|01/||How To Housebreak A Puppy or Older Dog|
|02/||The Problem with All-Positive Training|
|03/||My Dog is Dog Aggressive|
|04/||How to Fit a Prong Collar|
|05/||Introducing a New Dog into a Home with Other Dogs|
I get many emails from people who own dogs and are about to add a baby to their family. These people love their dogs but want to make sure that the dog learns to accept the presence of a new member to the family. They ask what issues need to be considered to keep their new baby safe.
Many dogs do learn to live with babies (some cannot). This article will give you a few ideas to think about with your dog and your new baby.
Before we get into steps to take to be sure your baby remains safe I need to point out a few facts:
- On average in America there are 1,200 to 2,000 children killed by their parents every year. Over the past 16 years fatal attacks from dogs have averaged between 15 and 18 per year.
- Only about 25 children (between birth and 11 months) were killed by dogs in this country from 1979 to 1988. (Voith, 1984)
- It is felt that most children are killed by dogs as a result of predatory issues and not rank drive or pack issues. Predatory behavior is increased as the number of dogs in a family increases.
- Most dogs that kill children have not exhibited prior aggression tendencies (Pinckney and Kennedy, 1982).
My Grandson Jack and Eric's dog Saba
- Most attacks on children are against older boys.
- Between 1989 and 1994 there were 109 dog related fatalities in America, 57% of them were children under 10 years of age. (Sacks and coworkers 1996b)
So with this said, the truth is there is about 100 times more chance of a child being killed by a parent or relative rather than a dog. The unfortunate fact is that the news media sensationalizes the death of a child as a result of a pet attack. These same people call for additional laws on breed bans and additional laws controlling our pets.

(Transcribed page contents)
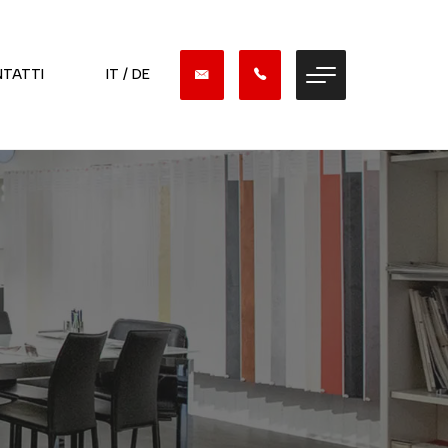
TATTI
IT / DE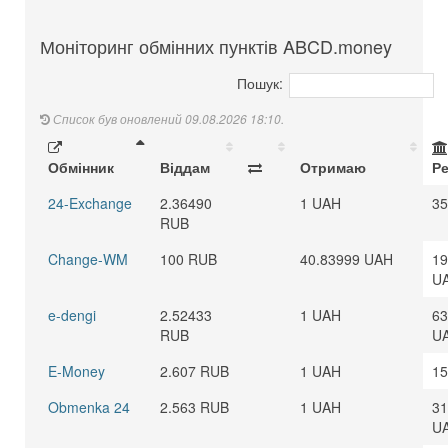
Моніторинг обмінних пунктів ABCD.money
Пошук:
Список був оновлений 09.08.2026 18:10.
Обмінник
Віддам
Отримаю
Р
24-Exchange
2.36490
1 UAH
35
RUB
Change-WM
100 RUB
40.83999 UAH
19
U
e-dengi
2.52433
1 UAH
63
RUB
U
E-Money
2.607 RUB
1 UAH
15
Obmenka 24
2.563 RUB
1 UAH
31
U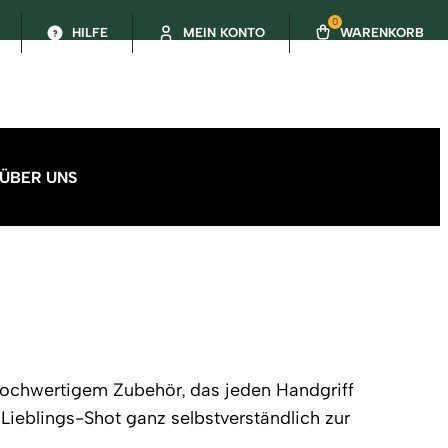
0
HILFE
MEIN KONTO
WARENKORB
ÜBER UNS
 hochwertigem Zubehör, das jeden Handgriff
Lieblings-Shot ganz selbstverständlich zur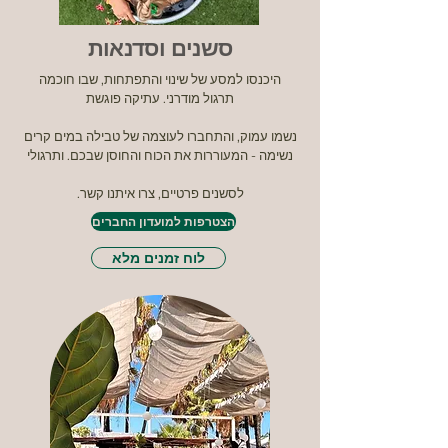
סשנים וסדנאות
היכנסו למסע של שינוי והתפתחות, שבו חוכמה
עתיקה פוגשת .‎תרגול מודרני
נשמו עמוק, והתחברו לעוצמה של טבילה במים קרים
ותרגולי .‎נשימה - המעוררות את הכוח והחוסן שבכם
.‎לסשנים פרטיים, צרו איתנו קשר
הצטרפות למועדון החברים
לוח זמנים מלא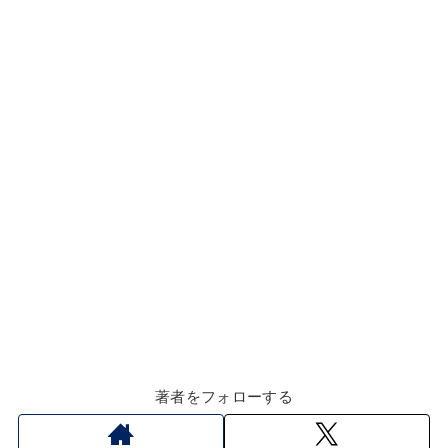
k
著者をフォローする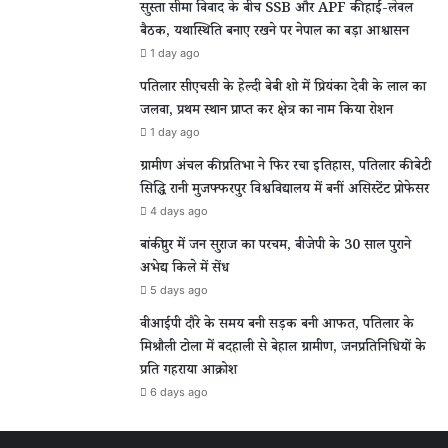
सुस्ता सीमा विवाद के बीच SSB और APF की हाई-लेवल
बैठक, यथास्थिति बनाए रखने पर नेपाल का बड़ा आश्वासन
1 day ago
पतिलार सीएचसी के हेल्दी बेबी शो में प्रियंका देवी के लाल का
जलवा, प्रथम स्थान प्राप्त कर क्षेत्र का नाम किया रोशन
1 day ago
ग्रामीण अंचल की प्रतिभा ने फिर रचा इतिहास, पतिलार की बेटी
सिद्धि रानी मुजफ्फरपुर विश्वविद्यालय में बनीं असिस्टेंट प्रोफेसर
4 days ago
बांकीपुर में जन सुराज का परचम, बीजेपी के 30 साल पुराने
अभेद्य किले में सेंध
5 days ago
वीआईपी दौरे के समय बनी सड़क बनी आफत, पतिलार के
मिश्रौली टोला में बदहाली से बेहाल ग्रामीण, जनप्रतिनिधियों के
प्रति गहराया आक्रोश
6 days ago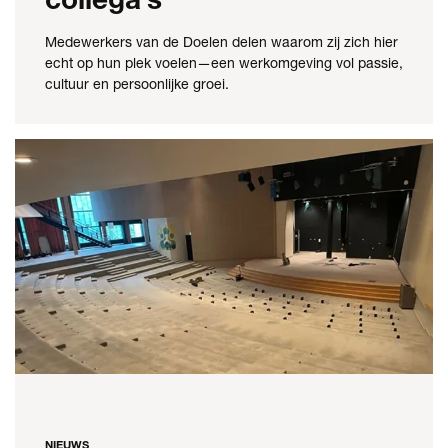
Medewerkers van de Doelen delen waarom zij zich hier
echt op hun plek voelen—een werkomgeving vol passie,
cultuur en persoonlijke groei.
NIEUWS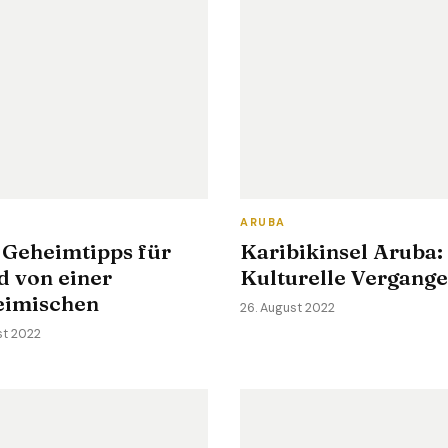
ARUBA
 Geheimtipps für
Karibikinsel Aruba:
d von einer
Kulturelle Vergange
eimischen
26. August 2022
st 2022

Aim of the task:
In the article on dogs and new babies, what figures support the claim that a child is about 100 times more likely to be killed by a parent or relative than by a dog?

Answer section:
In America, parents kill 1,200 to 2,000 children each year. Fatal dog attacks over the past 16 years have averaged only 15 to 18 per year.